The indictment, which was handed up Monday and unsealed Wednesday, charges John Waters Jr., of Eden Prairie, with four counts of mail fraud, 16 counts of wire fraud, three counts of income tax evasion and three counts of filing false tax returns.
Waters, 56, started working for Cafesjian in sales and marketing at West Publishing in 1994. In a 2012 lawsuit, Waters said Cafesjian reaped about $300 million on the sale of West Publishing in 1996 when it was acquired by Thomson Corp., now Thomson Reuters. Waters left with Cafesjian to manage his considerable investments and philanthropic activities.
Cafesjian, who now divides his time between Roseville and Naples, Fla., is a patron of the arts and Armenian causes and the primary benefactor of the historic State Fair carousel that bears his name in St. Paul’s Como Park.
Waters’ suit alleged that Cafesjian stiffed him on $5 million in deferred compensation. Cafesjian denied that and countersued, alleging that Waters embezzled about $5 million from him.

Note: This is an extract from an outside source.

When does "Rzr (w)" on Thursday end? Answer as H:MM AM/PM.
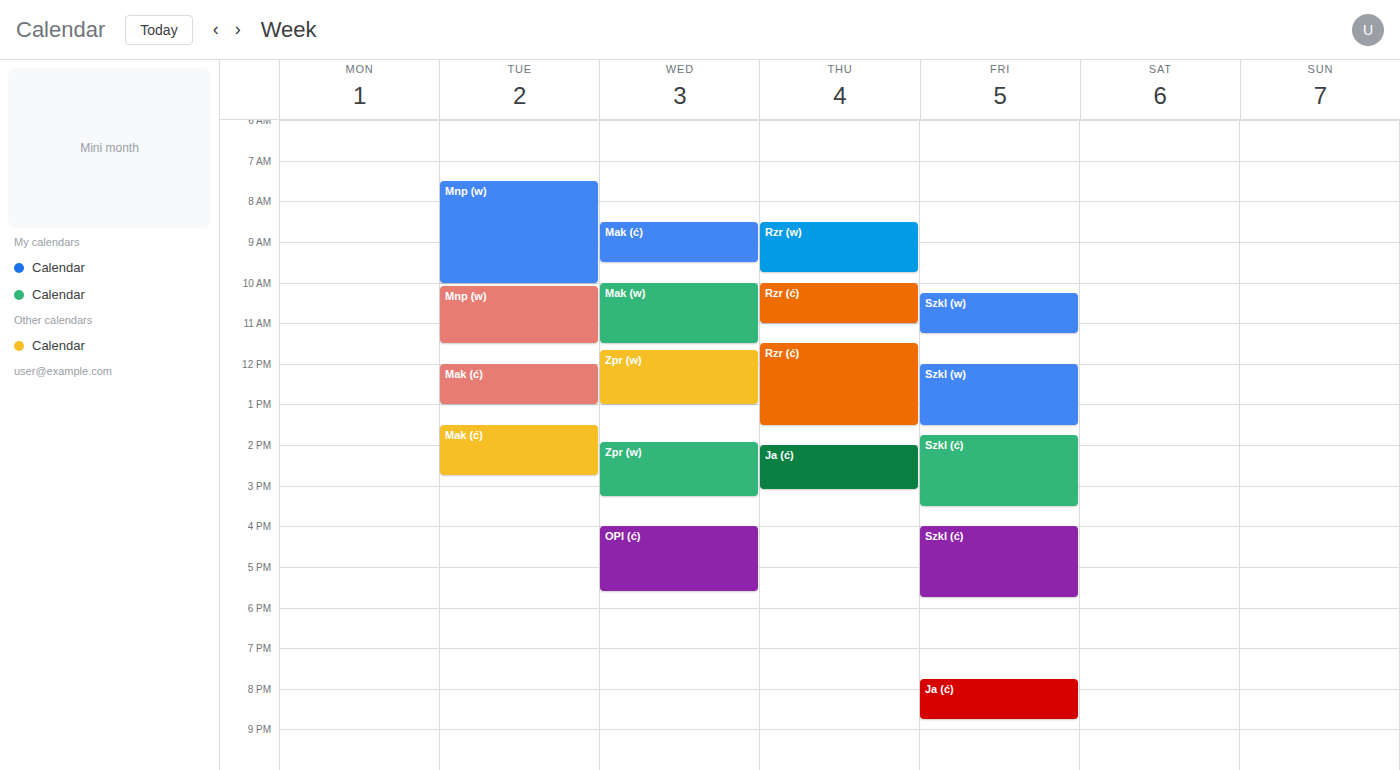
9:45 AM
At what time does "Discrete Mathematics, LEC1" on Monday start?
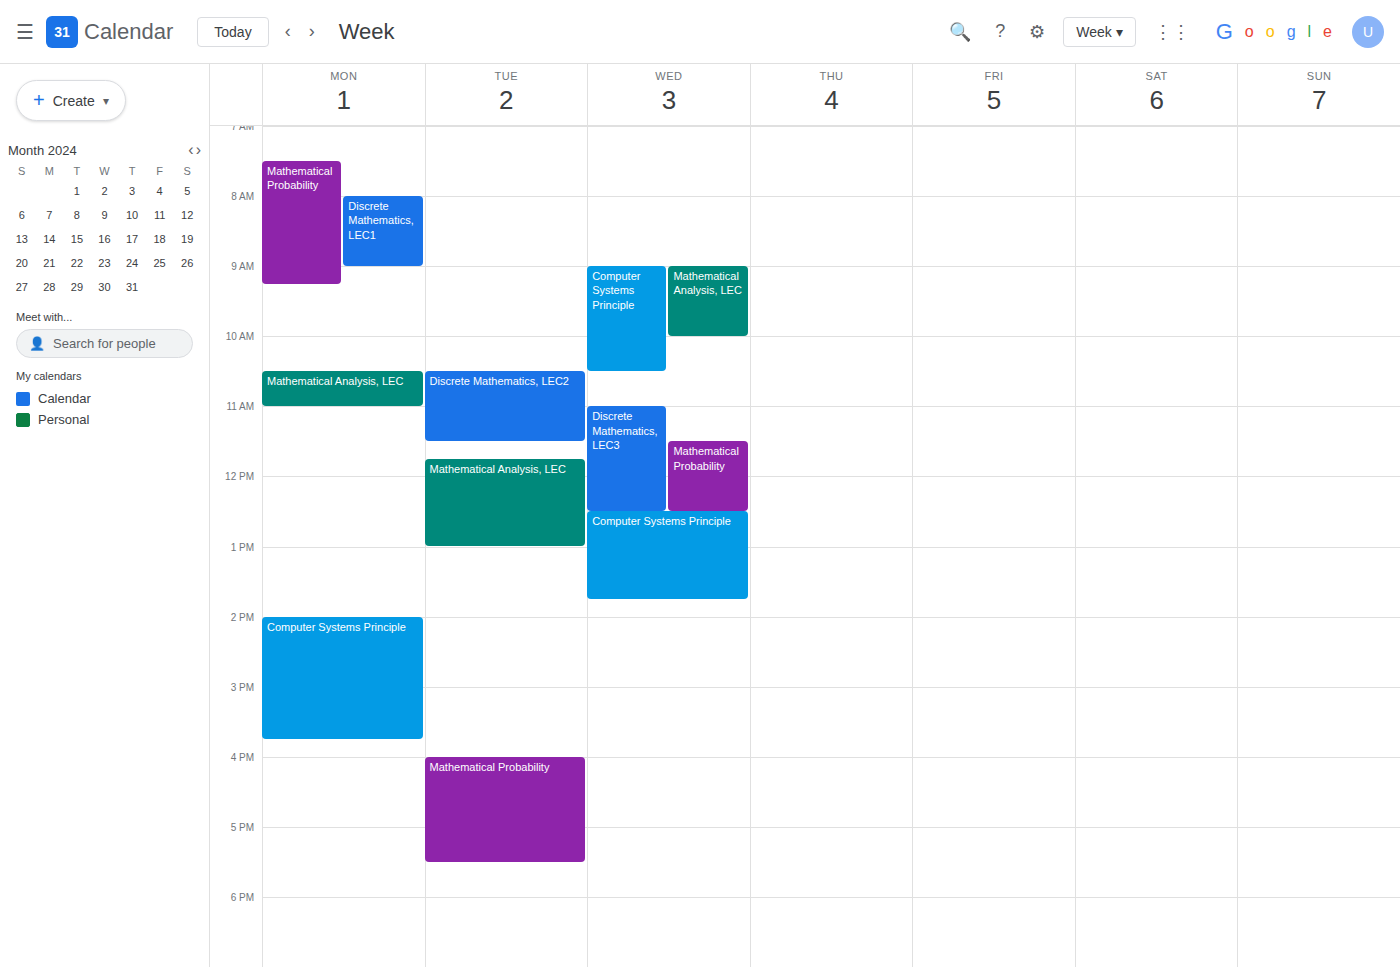
08:00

The indictment, which largely mirrors Cafesjian’s allegations, says Waters had signatory authority over a number of Cafesjian’s accounts. It says that from 1999 into 2012, Waters transferred millions of dollars from those accounts to other accounts that he controlled, including one in the name of a deceased foreign exchange student. Waters dummied up Cafesjian’s books and records and tried to keep others from reviewing them, the indictment says.
Prosecutors say that after Waters quit working for Cafesjian full time in 2009, he tried to keep his former boss from reporting the dispute to authorities and warned that harmful information would come out if he did.
In his lawsuit, Waters suggested that he believed he could expose embarrassing secrets about Cafesjian’s private life, family and financial practices.
Cafesjian countered that he’d done nothing wrong and accused Waters of trying to “extort his way out of this by threatening scandalous revelations.”
Cafesjian’s attorney in the civil case is Andrew Luger, who has been recommended by U.S. Sens. Amy Klobuchar and Al Franken to replace B. Todd Jones, the outgoing U.S. attorney in Minnesota. Luger declined to comment on the indictment.